> [Work item]: Could you output, unchanged, the lines of the records from the line with "あくまでも患者様に選んでいただいております、" up to and including the line with "という方は県外プランをおすすめしています。"?

(Dataset items)
• • • • • • •

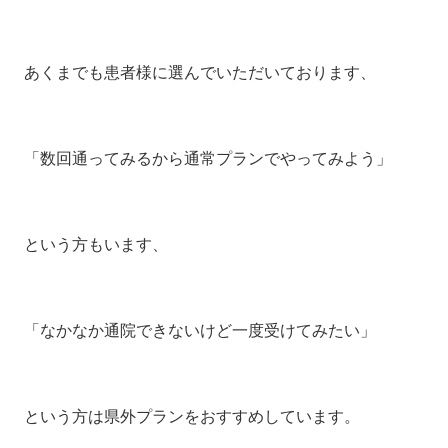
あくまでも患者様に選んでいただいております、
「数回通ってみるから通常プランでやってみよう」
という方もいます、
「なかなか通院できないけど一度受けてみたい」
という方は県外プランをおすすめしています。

• • • • • • •

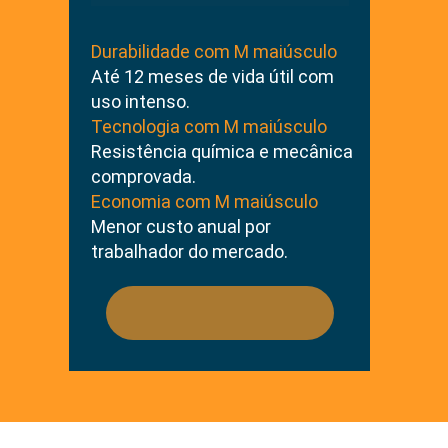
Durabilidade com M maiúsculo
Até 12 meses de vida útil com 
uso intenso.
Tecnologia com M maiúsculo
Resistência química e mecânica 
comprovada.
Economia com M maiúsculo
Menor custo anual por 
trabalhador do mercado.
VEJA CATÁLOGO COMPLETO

• • • • • • •

> [Written response]:
あくまでも患者様に選んでいただいております、
「数回通ってみるから通常プランでやってみよう」
という方もいます、
「なかなか通院できないけど一度受けてみたい」
という方は県外プランをおすすめしています。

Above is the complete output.